Apparently, we’re the only ones who have a notion of what the fight is really about.
And what the stakes are.
Also, here’s that quote from Ganswein (who at this point I think is just messing with us) where he says, no, the official magisterium of the Catholic Church doesn’t come in “vague footnotes”. It’s what people seem to be highlighting in that interview.
But the whole quote, talking about the two popes, will take your breath away:
“I have already asked myself the question; and I still affirm according to all that, what I see, hear and perceive. With regard to the principles of their theological convictions there is definitely a continuity. Of course, I’m also aware that there might occasionally be doubts cast by the different ways of representation and formulation. But when a pope wants to change something in teaching, he must say it clearly, so that is also authentic. Important teaching concepts can not be changed by sub-sentences or something openly formulated in footnotes. The theological methodology in this regard has clear criteria. A law that is not clear in itself, can not bind. The same is true for theology. Magisterial statements must be clear if they are to be mandatory. Statements that allow for different interpretations, are a risky business.”

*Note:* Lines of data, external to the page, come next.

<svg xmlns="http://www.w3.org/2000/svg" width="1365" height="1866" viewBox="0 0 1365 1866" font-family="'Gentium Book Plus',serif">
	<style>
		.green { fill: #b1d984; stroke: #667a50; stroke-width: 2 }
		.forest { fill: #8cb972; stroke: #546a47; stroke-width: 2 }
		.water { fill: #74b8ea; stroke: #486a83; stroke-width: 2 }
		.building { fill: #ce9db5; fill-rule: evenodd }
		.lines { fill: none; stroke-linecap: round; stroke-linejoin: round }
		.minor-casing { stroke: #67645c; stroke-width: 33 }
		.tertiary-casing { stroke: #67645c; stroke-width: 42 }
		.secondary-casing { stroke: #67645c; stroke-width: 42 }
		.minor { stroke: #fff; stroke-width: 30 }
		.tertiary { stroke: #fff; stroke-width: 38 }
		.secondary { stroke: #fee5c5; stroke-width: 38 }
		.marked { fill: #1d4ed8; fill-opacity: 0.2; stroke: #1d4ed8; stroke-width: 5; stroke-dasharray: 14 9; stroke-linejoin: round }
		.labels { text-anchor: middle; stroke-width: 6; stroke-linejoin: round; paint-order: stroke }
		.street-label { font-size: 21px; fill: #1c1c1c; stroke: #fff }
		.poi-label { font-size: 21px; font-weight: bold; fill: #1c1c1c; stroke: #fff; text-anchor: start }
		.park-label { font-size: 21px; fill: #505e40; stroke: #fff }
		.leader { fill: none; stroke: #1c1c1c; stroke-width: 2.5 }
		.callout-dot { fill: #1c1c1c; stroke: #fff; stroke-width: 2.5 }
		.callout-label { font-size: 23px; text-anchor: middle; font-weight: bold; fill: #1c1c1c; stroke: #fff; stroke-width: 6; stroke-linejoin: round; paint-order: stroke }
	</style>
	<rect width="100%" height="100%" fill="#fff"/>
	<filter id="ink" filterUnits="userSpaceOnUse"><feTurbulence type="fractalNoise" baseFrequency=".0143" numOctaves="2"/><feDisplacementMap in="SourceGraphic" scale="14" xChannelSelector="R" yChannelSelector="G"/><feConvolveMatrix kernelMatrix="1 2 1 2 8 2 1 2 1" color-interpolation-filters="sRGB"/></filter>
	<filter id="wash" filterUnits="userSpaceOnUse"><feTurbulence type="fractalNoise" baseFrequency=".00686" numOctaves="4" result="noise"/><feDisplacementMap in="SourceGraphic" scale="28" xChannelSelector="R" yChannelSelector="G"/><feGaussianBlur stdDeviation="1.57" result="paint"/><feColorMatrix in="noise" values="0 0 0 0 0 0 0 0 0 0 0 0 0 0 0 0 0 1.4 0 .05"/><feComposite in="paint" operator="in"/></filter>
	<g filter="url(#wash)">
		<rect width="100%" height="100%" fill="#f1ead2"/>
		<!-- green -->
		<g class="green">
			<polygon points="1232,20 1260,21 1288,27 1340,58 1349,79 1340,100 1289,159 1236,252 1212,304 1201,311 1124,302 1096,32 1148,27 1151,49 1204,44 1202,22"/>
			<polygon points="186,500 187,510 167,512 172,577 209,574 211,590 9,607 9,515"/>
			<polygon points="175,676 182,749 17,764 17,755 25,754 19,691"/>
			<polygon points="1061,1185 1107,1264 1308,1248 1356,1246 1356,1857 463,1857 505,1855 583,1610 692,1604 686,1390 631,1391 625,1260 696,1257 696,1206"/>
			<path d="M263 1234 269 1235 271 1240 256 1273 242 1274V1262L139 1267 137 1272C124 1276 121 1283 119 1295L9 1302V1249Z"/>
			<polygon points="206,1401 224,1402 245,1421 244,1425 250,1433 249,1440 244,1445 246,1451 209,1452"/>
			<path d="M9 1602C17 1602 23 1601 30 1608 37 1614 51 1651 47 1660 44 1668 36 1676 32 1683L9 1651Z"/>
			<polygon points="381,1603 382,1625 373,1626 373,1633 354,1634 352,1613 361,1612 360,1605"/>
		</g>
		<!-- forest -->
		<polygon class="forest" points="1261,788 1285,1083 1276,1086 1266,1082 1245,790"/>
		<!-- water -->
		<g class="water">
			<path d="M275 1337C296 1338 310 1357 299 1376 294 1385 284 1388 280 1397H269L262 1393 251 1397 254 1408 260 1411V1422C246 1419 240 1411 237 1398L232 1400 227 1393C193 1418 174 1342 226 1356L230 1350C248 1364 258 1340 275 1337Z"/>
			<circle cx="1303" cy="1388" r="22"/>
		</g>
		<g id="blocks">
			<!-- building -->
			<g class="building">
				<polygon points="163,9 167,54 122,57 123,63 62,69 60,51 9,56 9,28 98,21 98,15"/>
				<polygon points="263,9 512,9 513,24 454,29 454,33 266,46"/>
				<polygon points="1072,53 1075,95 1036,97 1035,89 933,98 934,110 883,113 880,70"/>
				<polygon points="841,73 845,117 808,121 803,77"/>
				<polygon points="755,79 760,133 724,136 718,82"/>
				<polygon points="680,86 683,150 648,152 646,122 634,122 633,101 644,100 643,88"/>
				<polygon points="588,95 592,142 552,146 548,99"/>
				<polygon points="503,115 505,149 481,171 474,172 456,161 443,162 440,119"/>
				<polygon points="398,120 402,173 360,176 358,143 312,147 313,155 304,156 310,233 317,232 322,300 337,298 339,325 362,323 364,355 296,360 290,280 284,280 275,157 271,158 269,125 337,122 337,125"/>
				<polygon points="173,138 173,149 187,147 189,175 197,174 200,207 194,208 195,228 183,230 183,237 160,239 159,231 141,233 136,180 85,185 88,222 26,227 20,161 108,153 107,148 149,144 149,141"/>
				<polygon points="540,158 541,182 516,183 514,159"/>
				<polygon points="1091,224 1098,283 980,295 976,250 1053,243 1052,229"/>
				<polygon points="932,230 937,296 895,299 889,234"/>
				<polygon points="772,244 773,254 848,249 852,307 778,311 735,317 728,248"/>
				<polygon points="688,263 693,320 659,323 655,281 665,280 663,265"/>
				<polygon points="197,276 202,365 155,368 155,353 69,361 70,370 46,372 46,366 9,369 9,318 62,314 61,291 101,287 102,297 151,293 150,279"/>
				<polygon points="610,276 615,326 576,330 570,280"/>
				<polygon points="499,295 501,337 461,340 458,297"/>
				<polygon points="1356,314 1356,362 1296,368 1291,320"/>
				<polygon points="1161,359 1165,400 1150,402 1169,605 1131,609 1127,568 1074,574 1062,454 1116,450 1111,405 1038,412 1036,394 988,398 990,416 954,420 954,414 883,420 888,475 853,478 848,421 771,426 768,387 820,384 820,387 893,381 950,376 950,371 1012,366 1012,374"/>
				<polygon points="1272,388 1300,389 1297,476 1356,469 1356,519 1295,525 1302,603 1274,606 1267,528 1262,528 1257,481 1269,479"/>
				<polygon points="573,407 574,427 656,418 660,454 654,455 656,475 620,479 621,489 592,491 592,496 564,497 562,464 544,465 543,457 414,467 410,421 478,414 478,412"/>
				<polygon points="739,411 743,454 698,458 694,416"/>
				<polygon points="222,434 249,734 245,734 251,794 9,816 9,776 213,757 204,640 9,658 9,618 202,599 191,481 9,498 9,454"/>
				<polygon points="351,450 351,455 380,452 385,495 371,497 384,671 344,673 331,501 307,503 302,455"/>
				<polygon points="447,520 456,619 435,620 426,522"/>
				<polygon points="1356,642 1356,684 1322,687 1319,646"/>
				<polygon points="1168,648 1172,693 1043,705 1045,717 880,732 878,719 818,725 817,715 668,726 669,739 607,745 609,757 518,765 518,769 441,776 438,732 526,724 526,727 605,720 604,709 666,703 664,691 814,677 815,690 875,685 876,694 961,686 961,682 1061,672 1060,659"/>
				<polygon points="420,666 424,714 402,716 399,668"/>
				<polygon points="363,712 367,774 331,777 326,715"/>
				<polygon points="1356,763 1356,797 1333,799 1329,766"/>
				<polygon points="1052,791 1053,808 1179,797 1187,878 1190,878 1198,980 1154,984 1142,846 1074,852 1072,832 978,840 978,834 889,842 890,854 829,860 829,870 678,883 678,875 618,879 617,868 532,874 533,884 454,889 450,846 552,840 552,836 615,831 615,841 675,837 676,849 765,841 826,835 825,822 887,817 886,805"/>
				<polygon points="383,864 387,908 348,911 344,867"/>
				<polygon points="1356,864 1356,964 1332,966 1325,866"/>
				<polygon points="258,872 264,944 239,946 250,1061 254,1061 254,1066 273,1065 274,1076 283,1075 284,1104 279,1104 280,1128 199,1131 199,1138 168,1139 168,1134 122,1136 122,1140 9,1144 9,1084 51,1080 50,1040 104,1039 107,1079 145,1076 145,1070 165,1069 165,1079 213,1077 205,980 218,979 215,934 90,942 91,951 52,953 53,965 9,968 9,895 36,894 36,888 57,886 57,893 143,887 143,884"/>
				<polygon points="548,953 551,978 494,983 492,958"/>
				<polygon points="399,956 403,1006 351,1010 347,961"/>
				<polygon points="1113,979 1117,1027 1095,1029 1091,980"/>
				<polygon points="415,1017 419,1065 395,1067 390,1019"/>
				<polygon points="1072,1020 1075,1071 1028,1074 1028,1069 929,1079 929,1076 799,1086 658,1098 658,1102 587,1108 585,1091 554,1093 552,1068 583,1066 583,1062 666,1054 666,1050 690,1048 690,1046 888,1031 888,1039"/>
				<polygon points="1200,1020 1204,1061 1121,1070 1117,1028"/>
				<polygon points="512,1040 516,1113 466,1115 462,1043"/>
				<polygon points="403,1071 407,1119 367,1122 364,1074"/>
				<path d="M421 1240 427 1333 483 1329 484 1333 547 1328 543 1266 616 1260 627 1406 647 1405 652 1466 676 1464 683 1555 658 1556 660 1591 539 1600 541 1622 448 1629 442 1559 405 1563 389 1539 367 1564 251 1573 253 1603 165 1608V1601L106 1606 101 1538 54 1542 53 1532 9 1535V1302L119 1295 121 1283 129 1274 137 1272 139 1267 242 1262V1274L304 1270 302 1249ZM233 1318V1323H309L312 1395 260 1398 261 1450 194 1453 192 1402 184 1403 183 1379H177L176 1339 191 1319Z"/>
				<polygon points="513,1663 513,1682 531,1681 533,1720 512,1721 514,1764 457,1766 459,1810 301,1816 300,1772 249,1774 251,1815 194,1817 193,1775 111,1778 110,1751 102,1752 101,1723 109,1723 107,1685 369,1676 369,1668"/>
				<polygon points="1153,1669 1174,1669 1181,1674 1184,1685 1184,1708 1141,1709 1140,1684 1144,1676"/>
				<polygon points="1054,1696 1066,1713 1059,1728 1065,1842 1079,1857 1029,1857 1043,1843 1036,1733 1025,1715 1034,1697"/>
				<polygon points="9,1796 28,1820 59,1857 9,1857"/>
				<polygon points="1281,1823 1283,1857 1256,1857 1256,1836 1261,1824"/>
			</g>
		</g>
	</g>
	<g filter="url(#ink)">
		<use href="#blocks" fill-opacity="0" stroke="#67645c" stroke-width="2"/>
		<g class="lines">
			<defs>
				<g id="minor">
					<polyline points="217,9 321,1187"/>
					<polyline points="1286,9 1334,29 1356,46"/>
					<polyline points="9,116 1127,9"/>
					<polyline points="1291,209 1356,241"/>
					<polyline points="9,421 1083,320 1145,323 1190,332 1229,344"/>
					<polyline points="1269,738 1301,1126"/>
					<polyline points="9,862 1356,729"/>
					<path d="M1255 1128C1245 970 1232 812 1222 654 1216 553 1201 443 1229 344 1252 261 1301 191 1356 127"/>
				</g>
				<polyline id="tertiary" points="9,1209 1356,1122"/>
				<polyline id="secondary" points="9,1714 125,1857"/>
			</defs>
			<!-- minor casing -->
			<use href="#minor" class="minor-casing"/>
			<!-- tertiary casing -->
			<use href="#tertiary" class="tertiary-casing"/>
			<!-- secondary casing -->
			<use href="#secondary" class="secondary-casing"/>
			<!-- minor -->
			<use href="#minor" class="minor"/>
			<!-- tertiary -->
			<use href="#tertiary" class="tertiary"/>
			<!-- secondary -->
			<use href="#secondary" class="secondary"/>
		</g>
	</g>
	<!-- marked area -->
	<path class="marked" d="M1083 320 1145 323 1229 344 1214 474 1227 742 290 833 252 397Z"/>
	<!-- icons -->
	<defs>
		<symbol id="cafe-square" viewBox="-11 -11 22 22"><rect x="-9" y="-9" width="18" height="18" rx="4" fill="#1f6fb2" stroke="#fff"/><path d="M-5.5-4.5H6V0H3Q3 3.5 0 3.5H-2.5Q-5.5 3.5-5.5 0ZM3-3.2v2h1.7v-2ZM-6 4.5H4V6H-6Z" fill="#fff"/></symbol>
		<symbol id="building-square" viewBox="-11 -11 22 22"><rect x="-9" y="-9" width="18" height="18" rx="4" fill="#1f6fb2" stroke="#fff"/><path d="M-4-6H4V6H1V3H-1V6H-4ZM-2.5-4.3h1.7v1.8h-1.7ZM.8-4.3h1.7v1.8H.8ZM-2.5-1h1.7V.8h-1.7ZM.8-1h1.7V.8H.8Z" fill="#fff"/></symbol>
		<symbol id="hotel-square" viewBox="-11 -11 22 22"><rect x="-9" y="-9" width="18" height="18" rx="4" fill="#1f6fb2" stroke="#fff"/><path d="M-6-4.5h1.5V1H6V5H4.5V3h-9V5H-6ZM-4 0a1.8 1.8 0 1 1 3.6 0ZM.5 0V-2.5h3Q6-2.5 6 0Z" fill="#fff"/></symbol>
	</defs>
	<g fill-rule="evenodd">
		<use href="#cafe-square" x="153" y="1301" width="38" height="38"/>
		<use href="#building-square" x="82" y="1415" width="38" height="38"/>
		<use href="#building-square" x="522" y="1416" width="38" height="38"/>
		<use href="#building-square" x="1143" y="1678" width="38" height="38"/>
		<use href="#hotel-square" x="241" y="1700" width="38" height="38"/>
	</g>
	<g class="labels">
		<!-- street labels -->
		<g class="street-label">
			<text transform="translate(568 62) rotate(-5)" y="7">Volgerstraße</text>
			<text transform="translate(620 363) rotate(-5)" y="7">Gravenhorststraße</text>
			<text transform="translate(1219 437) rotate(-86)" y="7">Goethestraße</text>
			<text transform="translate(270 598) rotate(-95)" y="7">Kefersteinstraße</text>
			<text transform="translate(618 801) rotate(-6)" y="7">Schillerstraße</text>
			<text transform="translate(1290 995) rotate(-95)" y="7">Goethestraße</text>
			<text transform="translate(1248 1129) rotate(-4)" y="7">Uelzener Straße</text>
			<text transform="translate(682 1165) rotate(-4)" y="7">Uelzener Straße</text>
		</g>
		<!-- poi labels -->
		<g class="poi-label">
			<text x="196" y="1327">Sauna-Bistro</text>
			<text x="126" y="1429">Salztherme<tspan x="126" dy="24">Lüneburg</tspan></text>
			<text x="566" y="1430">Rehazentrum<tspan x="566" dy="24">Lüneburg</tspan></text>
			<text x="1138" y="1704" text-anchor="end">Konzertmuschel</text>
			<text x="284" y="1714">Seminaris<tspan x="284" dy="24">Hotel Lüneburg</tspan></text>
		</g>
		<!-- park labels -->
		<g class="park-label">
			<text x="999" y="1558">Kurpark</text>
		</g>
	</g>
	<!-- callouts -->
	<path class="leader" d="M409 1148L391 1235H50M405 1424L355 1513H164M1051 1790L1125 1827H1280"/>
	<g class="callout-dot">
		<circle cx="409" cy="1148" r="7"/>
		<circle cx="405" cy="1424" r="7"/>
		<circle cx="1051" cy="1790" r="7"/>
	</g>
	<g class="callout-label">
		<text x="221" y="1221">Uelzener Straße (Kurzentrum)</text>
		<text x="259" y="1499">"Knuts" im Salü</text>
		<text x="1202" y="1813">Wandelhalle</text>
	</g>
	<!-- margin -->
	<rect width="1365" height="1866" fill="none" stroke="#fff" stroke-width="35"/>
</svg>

“The certainty that the pope was considered a pillar of strength, as the last anchor gives way, is starting to slip in fact. Whether this perception corresponds to reality, and reproduces the image of Pope Francis correctly, or if this is more a media concoction, I can not judge. Uncertainties occasional confusions and a muddle, however, are growing.”
I can’t figure Ganswein, but I think I’m confused by him in the same way I’m confused by modern churchmen in general. How at this stage of catastrophic disintegration can they still be so utterly insouciant about it all?
I’ve had quite few conversations with laypeople who interact with their doctrinally orthodox priests who report it over and over. The “good” men seem to have absolutely no notion at all of how serious it all is. One of my interlocutors was asked, “Why do you care so much about this, anyway? What has it got to do with you?”